Born in the same year as Coward aired his "new vocal waltz" and still (May 1999) alive and active, is CONRAD LEONARD, pianist, arranger and composer. Although he contributed songs to a revue wittily entitled Beyond Compere, his most popular compositions appear to be ballads or at any rate songs of the lighter kind, many of which were published in the decade after the Second World War. Their titles include Love'' Melody, My Love is Only For You (1946), Shelagh (1948), A Man's Song (1948), The Dream Waltz (1954), If I Were Sure, Living a Love, Song of the Tritsch, Tratsch (1950), an arrangement of Johann Strauss the younger's celebrated polka) and, much the most popular, I Heard a Robin Singing, published in 1948 and arranged, by another hand, for female voices (SSA) a year later. It is astonishing , incidentally - or, on reflection, maybe no - to remember how many ballads are inspired by birds.

Few English-born composers have been successful on Broadway, but JULIAN EDWARDS was one such during the early years of this century. His shows included Dolly Varden (1902), produced in London at the Avenue Theatre 1903), which despite its title was only remotely Dickension, and The Motor Girl (1909), one of many musical comedies at that period, and on either side of the Atlantic, entitled "The Motor Girl".

To add to the considerable list of organist composers of light music we may briefly mention NORMAN COCKER (1889-1953), Organist of Manchester Cathedral between 1943-1953. He was also Organist of Manchester's Gaumont Cinema; one may almost compare him with PERCY WHITLOCK, who for some years combined the duties of Organist at both St. Stephen's Bournemouth and that resort's Pavilion. Cocker however composed much less than Whitlock, but his jaunty Tuba Tune which remain popular, would doubtless have sounded equally well at the Cathedral and the Gaumont.

Now for an even briefer mention for a composer from the post-1945 mood/production/library music" era. One or two of those were virtually "one work" composers - we have alluded to them - and another was BYRON LLOYD, who was responsible for the tune adapted in around 1948 to introduce the radio programme "Music in the Air".

- **Recorded information**
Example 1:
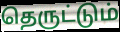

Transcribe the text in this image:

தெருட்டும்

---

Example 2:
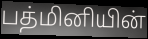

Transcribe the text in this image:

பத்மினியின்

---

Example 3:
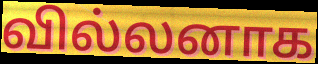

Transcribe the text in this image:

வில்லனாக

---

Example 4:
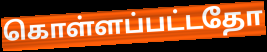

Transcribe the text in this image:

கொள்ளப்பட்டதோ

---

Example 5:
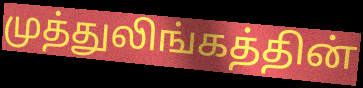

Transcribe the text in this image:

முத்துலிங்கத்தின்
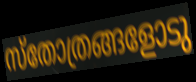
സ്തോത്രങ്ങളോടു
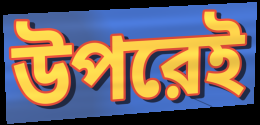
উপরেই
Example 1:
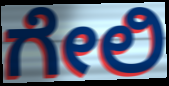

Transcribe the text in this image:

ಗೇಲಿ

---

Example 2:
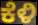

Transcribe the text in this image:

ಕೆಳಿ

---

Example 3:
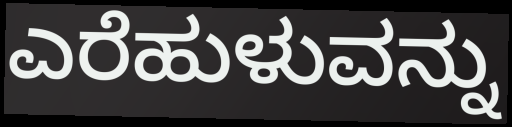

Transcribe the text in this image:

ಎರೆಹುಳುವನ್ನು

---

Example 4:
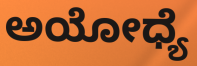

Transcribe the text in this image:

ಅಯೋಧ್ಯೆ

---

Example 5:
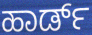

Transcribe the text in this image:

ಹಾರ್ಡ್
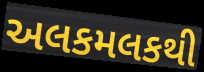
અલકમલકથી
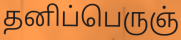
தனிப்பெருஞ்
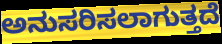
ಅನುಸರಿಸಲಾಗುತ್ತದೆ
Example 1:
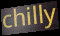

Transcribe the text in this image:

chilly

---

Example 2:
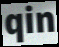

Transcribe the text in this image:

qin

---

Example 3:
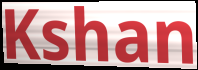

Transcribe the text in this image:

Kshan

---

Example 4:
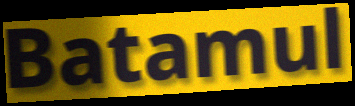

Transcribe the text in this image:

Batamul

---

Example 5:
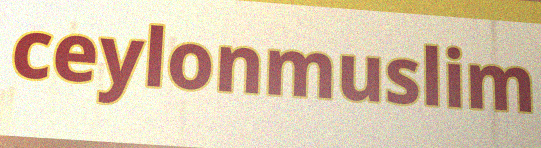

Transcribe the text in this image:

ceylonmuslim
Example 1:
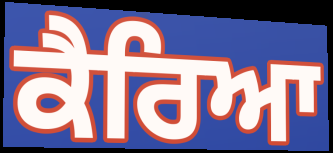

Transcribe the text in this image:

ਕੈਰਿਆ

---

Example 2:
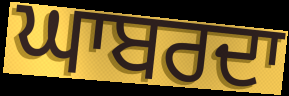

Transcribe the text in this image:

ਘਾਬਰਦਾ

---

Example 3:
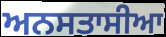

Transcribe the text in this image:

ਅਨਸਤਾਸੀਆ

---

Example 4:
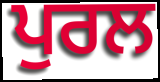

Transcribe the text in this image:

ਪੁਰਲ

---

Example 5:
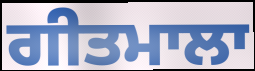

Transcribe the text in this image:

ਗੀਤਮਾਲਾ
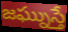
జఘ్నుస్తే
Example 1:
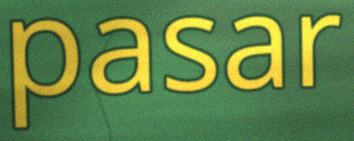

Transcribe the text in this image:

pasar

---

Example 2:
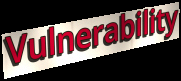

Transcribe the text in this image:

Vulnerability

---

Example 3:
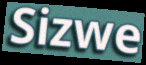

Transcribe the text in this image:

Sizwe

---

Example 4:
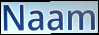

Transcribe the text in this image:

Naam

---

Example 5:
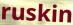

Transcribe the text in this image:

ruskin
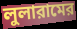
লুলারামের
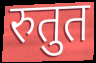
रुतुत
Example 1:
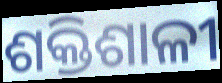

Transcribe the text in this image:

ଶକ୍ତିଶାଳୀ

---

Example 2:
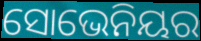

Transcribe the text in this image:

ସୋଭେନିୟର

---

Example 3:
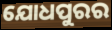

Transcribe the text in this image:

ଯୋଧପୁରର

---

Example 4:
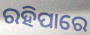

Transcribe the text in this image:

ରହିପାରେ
...
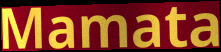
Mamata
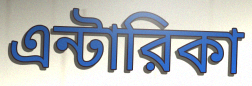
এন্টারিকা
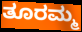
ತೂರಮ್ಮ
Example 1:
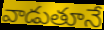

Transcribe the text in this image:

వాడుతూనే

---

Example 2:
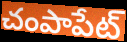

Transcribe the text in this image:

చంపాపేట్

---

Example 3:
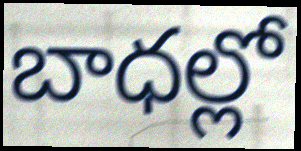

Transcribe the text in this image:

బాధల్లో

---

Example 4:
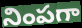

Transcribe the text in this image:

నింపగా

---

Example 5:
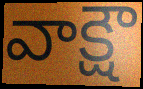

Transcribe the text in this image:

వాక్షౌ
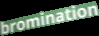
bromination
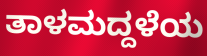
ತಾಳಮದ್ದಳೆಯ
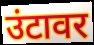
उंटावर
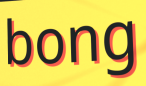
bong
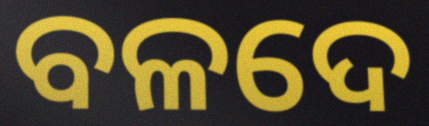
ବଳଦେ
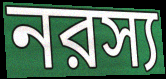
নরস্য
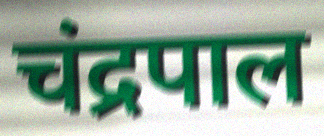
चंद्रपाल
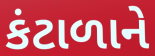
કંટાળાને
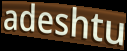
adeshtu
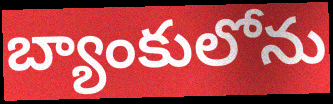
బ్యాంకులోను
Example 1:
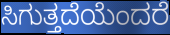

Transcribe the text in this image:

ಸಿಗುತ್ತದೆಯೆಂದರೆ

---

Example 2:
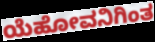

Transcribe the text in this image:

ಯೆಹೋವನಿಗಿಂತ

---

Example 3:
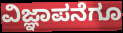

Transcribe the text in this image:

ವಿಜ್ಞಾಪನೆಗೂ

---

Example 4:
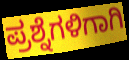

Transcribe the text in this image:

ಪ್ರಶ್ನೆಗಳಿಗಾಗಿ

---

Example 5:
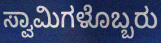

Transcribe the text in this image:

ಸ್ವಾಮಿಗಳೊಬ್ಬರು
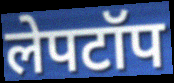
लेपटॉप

- **Problem**
Continue the piece on English light-music composers, picking up after its last sentence.

- **Answer for the task**
Another ballad composer now, although her horizons stretched a little further, DOROTHY ATKINSON was born in 1893 (I have no note of the date of her death); her lighter song titles included The Harvester, The Ploughman, Winklepicker Bill, When Grannie Was a Girl, O Golden Dawn, Homage and Up With the Lark, the last incorporated into a radio show "Watch Your Fancy". Atkinson also composed light suites such as the Summer Sketches, whose individual movements were Thistledown, Wild Rose, Golden Bees and Swallows, and sundry individual orchestral geve movements of which I many instance the "valse caprice", Moths Around a Candle, Indian Summer, Dance of the May Flies and Sentry Go.

Captain H.G. AMERS, who died in 1936, was sometime conductor of the Eastbourne Municipal Orchestra in the 1920s and 1930s before he was forced to retire though ill-health in 1935. The Eastbourne festivals at that period bought famous conductors and composers to the town. Born in Newcastle, Amers conducted at Brighton either side of service in the Great War. His novelty items, compilations rather than compositions - All on a Christmas Morning, The Wee MacGregor: A Highland Patrol and Bhoys of Tipperary - were quite popular. He should not, by the way, be confused with Flight-Lieutenant J.H. Amers (1866-1946) conductor of the RAF Central Band 1920-31 and also as a manager.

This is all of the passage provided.